Hypatia, bilge bir danışman ve büyük bir öğretmen olarak tanınmıştır. Kendisi dünyanın ilk kadın matematikçisidir. Hayatı oldukça iyi bir şekilde kayda alınmıştır. Kariyerinin zirvesindeyken o kadar ünlü olmuştur ki ona gönderilen mektuplar “Filozofa” şeklinde yazılmıştır. Peki İskenderiyeli bu zeki kadın kimdi? Paralabani üyeleri onu neden öldürdü?
İskenderiyeli matematikçi; Theon kızı Hypatia, m.s. 370-415 yılları arasında yaşamıştır. Babasının çalışmaları(günümüz gelişmeleri göz önüne alındığında); her ne kadar “küçük”, “değersiz” ve “özgün olmayan” şeklinde tanımlanmıştır. Ama Hypatia’nın yaptığı çalışmalar; onu, döneminde çok tanınan bilim insanlarından biri haline getirmiştir.
Hypatia’nın biyografisini yazan Damascius’a (458-538) göre; Hypatia, Platon ve Aristoteles’in yazıları üzerine dersler vermiştir. Hypatia’nın çağdaşı olan Konstantinapolisli hristiyan tarihçi Sokrates, Hypatia’yı “edebiyat ve bilimde büyük başarı elde eden ve döneminin bütün filozoflarından çok daha ileride olan biri” şeklinde tanımlamıştır.
‘Filozof’ Hypatia’nın, bir pelerin giyip bazen doğaçlama dersler verdiği söyleniyor. Hypatia, Ptolemais’in dönemindeki Piskoposlardan biri olan Synesius da dahil olmak üzere Akdeniz’in dört bir yanından pek çok öğrenciye ders vermiştir.
Neoplatonist düşünme tarzı
Hypatia, felsefesi ve matematiksel bulgularıyla akranları arasında ön plana çıkmıştır. İskenderiye’deki Platonist okulunun başına geçmiştir. Ve farklı dinlere mensup zengin erkeklere ders vermiştir (bütün öğrencileri erkektir). Hypatia çevresindeki güç mücadelesine karşı taraf olma konusunda dikkatli davranmıştır.
Ve her iki tarafta da dostları olduğundan emin olmuştur. Bu gibi durumlardan ötürü Hypatia, maneviyata daha faik bir biçimde yaklaşmayı tercih etmiştir. Dini eğitim yerine örgün eğitimi tercih etmiş. Ve pagan statüsünü pekiştirmiştir. Hypatia’nın derslerinin popülerliği, bilim insanı olarak şöhreti ve çalışmaları ise hem övünç hem de kıskançlık getirmiştir (Özellikle de İskenderiye piskoposu Cyril’in kıskançlığını getirmiştir).
Paganizmin sonu
Mart 415 yılında ,paralabani çete üyeleri seyahat eden Hypatia’yı vagonundan alıkoyarak kiliseye götürdü. Vahşice katledip uzuvlarını bile ateşe attılar. Soktares Scholasticus’a göre bu cinayet, Hypatia’nın siyasi kıskançlığından ötürü vuku bulmuştur. Fakat kendisi Hypatia’nın paganistliğini hesaba katmamıştır.
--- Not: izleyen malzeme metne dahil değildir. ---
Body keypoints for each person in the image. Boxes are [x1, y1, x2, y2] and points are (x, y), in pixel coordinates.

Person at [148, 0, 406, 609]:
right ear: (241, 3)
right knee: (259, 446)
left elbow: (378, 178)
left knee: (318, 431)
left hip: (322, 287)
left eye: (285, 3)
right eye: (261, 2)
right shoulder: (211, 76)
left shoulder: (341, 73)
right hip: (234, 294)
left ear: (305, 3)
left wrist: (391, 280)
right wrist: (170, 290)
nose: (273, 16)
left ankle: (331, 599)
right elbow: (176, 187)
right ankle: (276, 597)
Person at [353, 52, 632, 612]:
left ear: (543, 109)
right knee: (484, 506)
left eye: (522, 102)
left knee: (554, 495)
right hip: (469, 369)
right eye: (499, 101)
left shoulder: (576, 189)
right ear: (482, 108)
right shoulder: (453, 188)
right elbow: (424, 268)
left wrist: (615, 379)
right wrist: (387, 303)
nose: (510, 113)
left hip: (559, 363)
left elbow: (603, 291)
Piskopos Cyril’in, Hypatia’nın öldürülmesine yönelik doğrudan bir talimat verdiğine dair bir kanıt bulunamamıştır. Fakat genel kanı Cyril’in, Hypatia’nın öldürülmesi için kendi piyadelerine emir verdiği şeklindedir.
Hypatia’nın ölümünden sonra İskenderiye okulu kapatılmıştır. Ve entelektüel hayat kavramı sona ermiştir. İskenderiyr, helenistik felsefenin son yuvası yok olmuştur. Ve Cyril terör rejimini güçlendirmiştir. Ayrıca,Hypatia’nın cinayetine dahil olduğundan ötürü hiçbir ceza almamıştır.
Parabalani adlı çete ise Roma İmparatorluğu kararnamesi ile 800 kişiden 500 kişiye düşürülmüştür. Cyril Hristiyanlığın mücadelesinde bir kahraman olarak selamlanırken Hypatia’nın getirdikleri, dört yüzyıldan fazla bir süre boyunca unutulmaya mahkûm kalmıştır.